• [TASK LIST]:
1. According to the RRAM computing text, which factors were studied as possible causes of degraded model performance?
2. In the RRAM computing text, rewrite the paragraph beginning "Machine learning algorithms represented by deep neural networks" as a short bulleted list that keeps its main facts.

# Device Non-Ideality Effects and Architecture-aware Training in RRAM In-Memory Computing Modules

Qiwen Wang, Yongmo Park, and Wei D. Lu\*
Department of Electrical Engineering and Computer Science
University of Michigan, Ann Arbor, Michigan 48109, USA
\*Email: wluee@umich.edu

Abstract—We studied factors that could degrade model performance in analog RRAM in-memory-computing (IMC) systems, including limited array size, ADC resolution, on/off ratio, and device conductance variations. Different levels of architecture-aware training methods were developed to mitigate these factors and allow the system to achieve accuracy comparable to floating-point baseline with realistic device parameters.

### I. INTRODUCTION

Machine learning algorithms represented by deep neural networks (DNN) have been employed for a wide range of applications. At the same time, traditional computing architectures are ill-suited for the high-memory-access and highly parallelized nature of DNN workloads. Thus, accelerators will be important for the further adoption of DNN networks, and RRAM-crossbar-array-based in-memory computing (IMC) architectures have gained popularity. RRAM arrays can perform vector-matrix multiplication in analog domain efficiently by accumulating the total current or charge at each column, while its high density, CMOS compatibility, and non-volatile nature make it possible to store entire networks with millions of weights on-chip, thus eliminating the memory bottleneck. However, potential issues when implementing large-scale models in practical RRAM arrays still need to be carefully addressed.

(Dataset items)
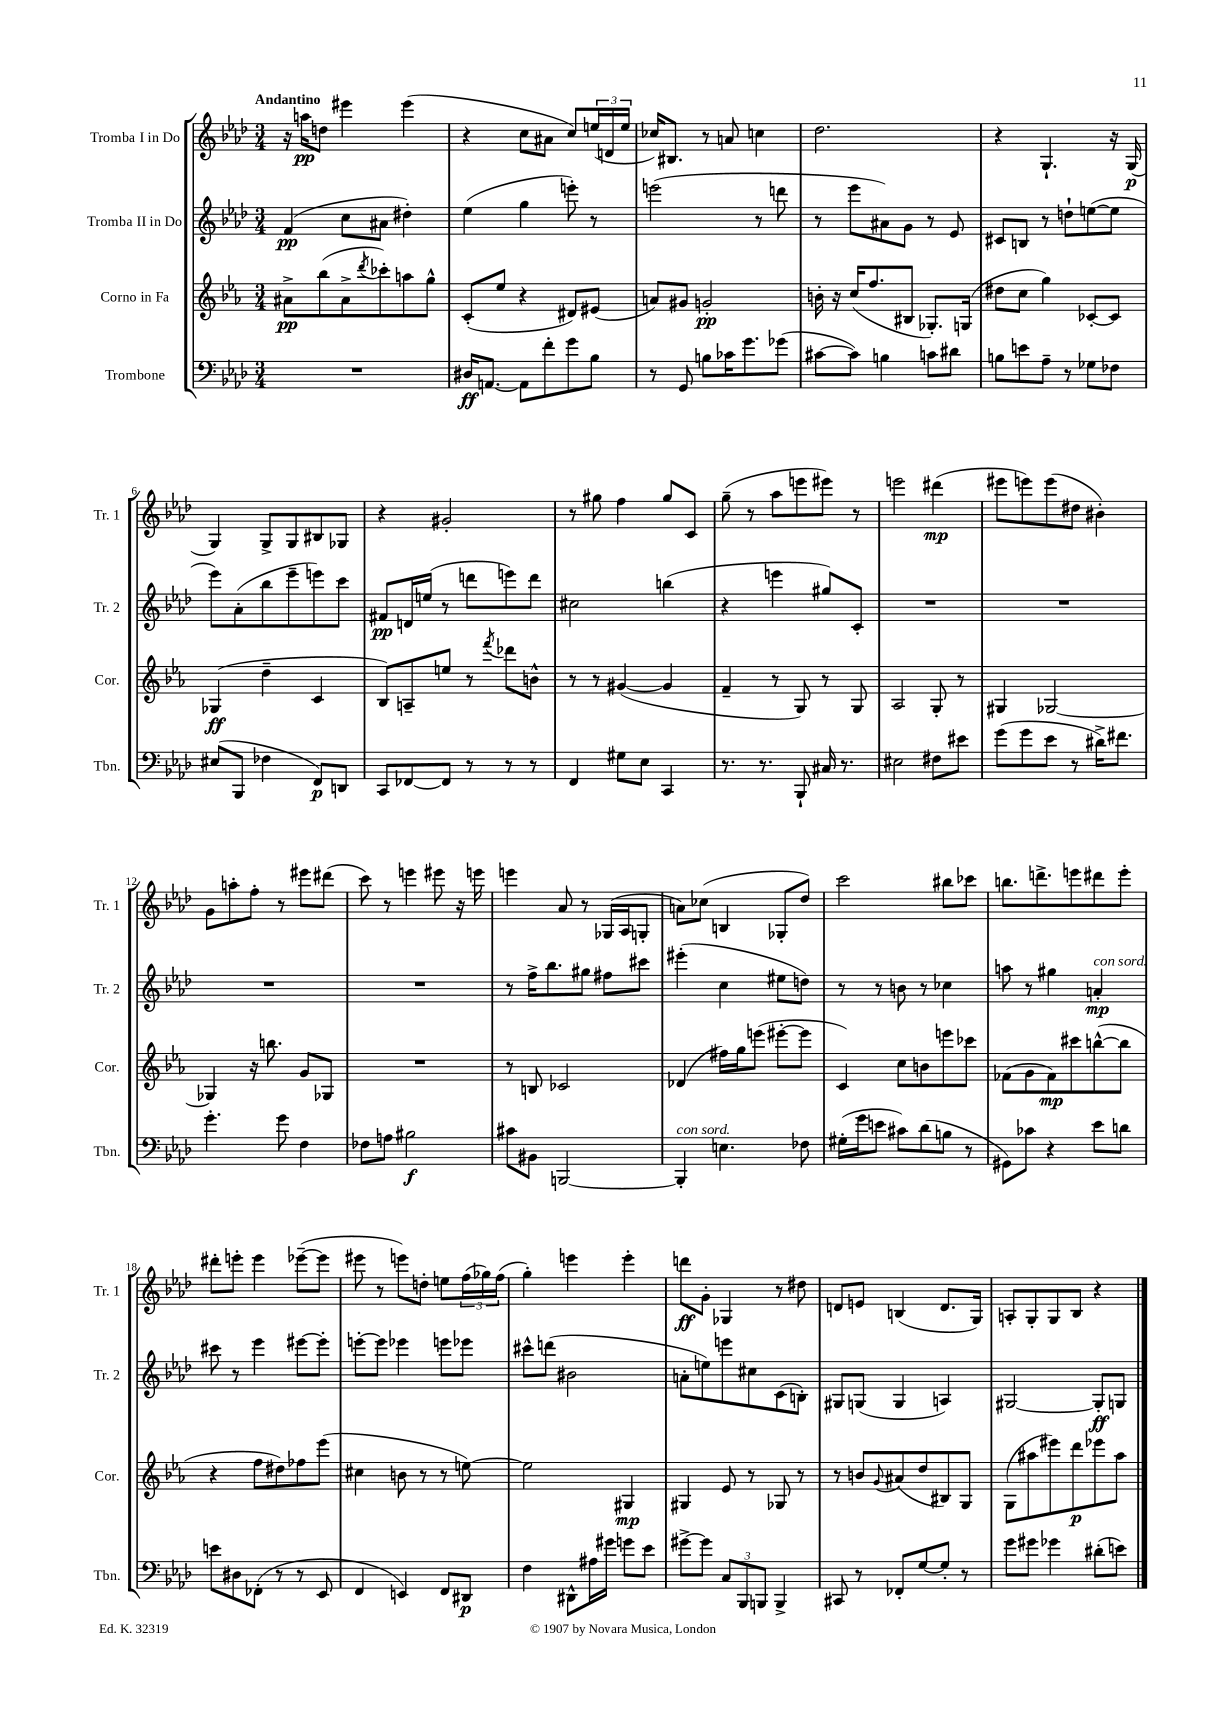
<<
\new StaffGroup <<
\new Staff = "s0" \with { instrumentName = "Tromba I in Do" shortInstrumentName = "Tr. 1" } {
    \clef treble \key aes \major \numericTimeSignature \time 3/4 \tempo "Andantino"
    r16 a''16\pp d''8 eis'''4 eis'''4( |
    r4 c''8 ais'8 c''8) \tuplet 3/2 { e''16( d'16 e''16 } |
    ces''16) bis8. r8 a'8 c''4 |
    des''2. |
    r4 g4.-! r16 g16\p( |
    g4) g8-> g8 bis8 ges8 |
    r4 gis'2-. |
    r8 gis''8 f''4 gis''8 c'8 |
    g''8--( r8 aes''8 e'''8 eis'''8) r8 |
    e'''2 dis'''4\mp( |
    eis'''8 e'''8) e'''8( dis''8 bis'4-.) |
    g'8 a''8-. f''8-. r8 eis'''8 dis'''8( |
    c'''8) r8 e'''4 eis'''8 r16 e'''16 |
    e'''4 aes'8 r8 ges16( aes16 g8-. |
    a'8) ces''8( b4 ges8-. des''8) |
    c'''2 bis''8 ces'''8 |
    b''8. d'''8.-> e'''8 dis'''8 e'''8-. |
    dis'''8-. e'''8-. e'''4 ees'''8~--( ees'''8 |
    eis'''8 r8 e'''8) d''8-. e''8 \tuplet 3/2 { f''16( ges''16) f''16( } |
    g''4-.) e'''4 e'''4-. |
    d'''8\ff g'8-. ges4 r8 dis''8 |
    d'8 e'8 b4( d'8. g16) |
    a8-. g8-. g8 bes8 r4 \bar "|." |
}
\new Staff = "s1" \with { instrumentName = "Tromba II in Do" shortInstrumentName = "Tr. 2" } {
    \clef treble \key aes \major \numericTimeSignature \time 3/4
    f'4\pp( c''8 ais'8 dis''4-.) |
    ees''4( g''4 e'''8-.) r8 |
    e'''2( r8 d'''8 |
    r8 ees'''8 ais'8) g'8 r8 ees'8 |
    cis'8 b8 r8 d''8-! e''8~( e''8 |
    ees'''8) aes'8-.( bes''8 ees'''8-- e'''8) c'''8 |
    fis'8\pp d'16 e''16( r8 d'''8 e'''8) d'''8 |
    cis''2 b''4( |
    r4 e'''4 gis''8) c'8-. |
    R2. |
    R2. |
    R2. |
    R2. |
    r8 f''16-> bes''8. gis''8 fis''8 cis'''8 |
    eis'''4-.( c''4 eis''8 d''8) |
    r8 r8 b'8 r8 ces''4 |
    a''8 r8 gis''4 a'4-.\mp^\markup { \italic "con sord." } |
    cis'''8 r8 ees'''4 eis'''8~ eis'''8-. |
    e'''8~-. e'''8 ees'''4 e'''8 ees'''8 |
    cis'''8-^ d'''8( bis'2 |
    a'8-. e''8) e'''8 cis''8 c'8( b8-.) |
    gis8 g8( g4 a4) |
    gis2~ gis8-.\ff g8 \bar "|." |
}
\new Staff = "s2" \with { instrumentName = "Corno in Fa" shortInstrumentName = "Cor." } {
    \clef treble \key ees \major \numericTimeSignature \time 3/4
    ais'8->\pp bes''8( ais'8-> \acciaccatura { d'''8 } ces'''8-.) a''8 g''8-^ |
    c'8-.( ees''8 r4 dis'8) eis'8( |
    a'8) gis'8 g'2-.\pp |
    b'16-. r16 c''16( f''8. bis8 ges8.-.) g16( |
    dis''8 c''8 g''4) ces'8~-. ces'8 |
    ges4\ff( d''4-- c'4 |
    bes8) a8-- e''8 r8 \acciaccatura { f'''8 } des'''8 b'8-^ |
    r8 r8 gis'4~( gis'4 |
    f'4-- r8 g8) r8 g8 |
    aes2 g8-. r8 |
    gis4 ges2~ |
    ges4 r16 b''8. g'8 ges8 |
    R2. |
    r8 b8 ces'2 |
    des'4( fis''16) g''16 e'''8( eis'''8~-. eis'''8 |
    c'4) c''8 b'8 e'''8 ces'''8 |
    fes'8( g'8 fes'8\mp) cis'''8 b''8~-^( b''8 |
    r4 f''8 dis''8) fes''8 ees'''8( |
    cis''4 b'8 r8 r8 e''8~) |
    e''2 gis4\mp |
    gis4 ees'8 r8 ges8 r8 |
    r8 b'8 \appoggiatura { g'8 } ais'8( d''8 bis8) g8 |
    g8( ais''8 eis'''8) d'''8\p ees'''8 ais''8 \bar "|." |
}
\new Staff = "s3" \with { instrumentName = "Trombone" shortInstrumentName = "Tbn." } {
    \clef bass \key aes \major \numericTimeSignature \time 3/4
    R2. |
    dis16\ff a,8.~ a,8 f'8-. g'8 bes8 |
    r8 g,8 b8 ces'16 g'8. ges'8( |
    cis'8~ cis'8) b4 c'8 dis'8 |
    b8 e'8 aes8-- r8 ges8 fes8 |
    eis8( bes,,8 fes4 f,8\p) d,8 |
    c,8 fes,8~ fes,8 r8 r8 r8 |
    f,4 gis8 ees8 c,4 |
    r8. r8. bes,,8-! cis16 r8. |
    eis2 fis8 eis'8 |
    g'8( g'8 ees'8 r8 dis'16->) fis'8. |
    g'4.-. g'8 f4 |
    fes8 a8 bis2\f |
    cis'8 bis,8 b,,2~ |
    b,,4-.^\markup { \italic "con sord." } e4. fes8 |
    gis16-.( g'16 e'8 cis'8) des'8( b8 r8 |
    gis,8) ces'8 r4 ees'8 d'8 |
    e'8 dis8 fes,8-.( r8 r8 ees,8 |
    f,4 e,4) f,8 dis,8\p |
    f4 dis,8-^ ais16 gis'16 g'8 ees'8 |
    gis'8~-> gis'8 \tuplet 3/2 { c8 bes,,8 b,,8 } b,,4-> |
    cis,8 r8 fes,8-. g8~ g8-. r8 |
    g'8 gis'8 ges'4 dis'8-.( e'8) \bar "|." |
}
>>
>>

• [RESPONSES TO THE TASKS]:
1. Limited array size, ADC resolution, on/off ratio, and device conductance variations.

2.
- Deep neural networks (DNN) are used in a wide range of applications.
- Traditional computing architectures are ill-suited to DNN workloads, which need heavy memory access and are highly parallel.
- Accelerators will therefore be important, and RRAM-crossbar-array-based in-memory computing (IMC) architectures have gained popularity.
- RRAM arrays perform vector-matrix multiplication efficiently in the analog domain by accumulating current or charge at each column.
- High density, CMOS compatibility, and non-volatility let RRAM store whole networks with millions of weights on-chip, removing the memory bottleneck.
- Issues in implementing large-scale models on practical RRAM arrays still need careful attention.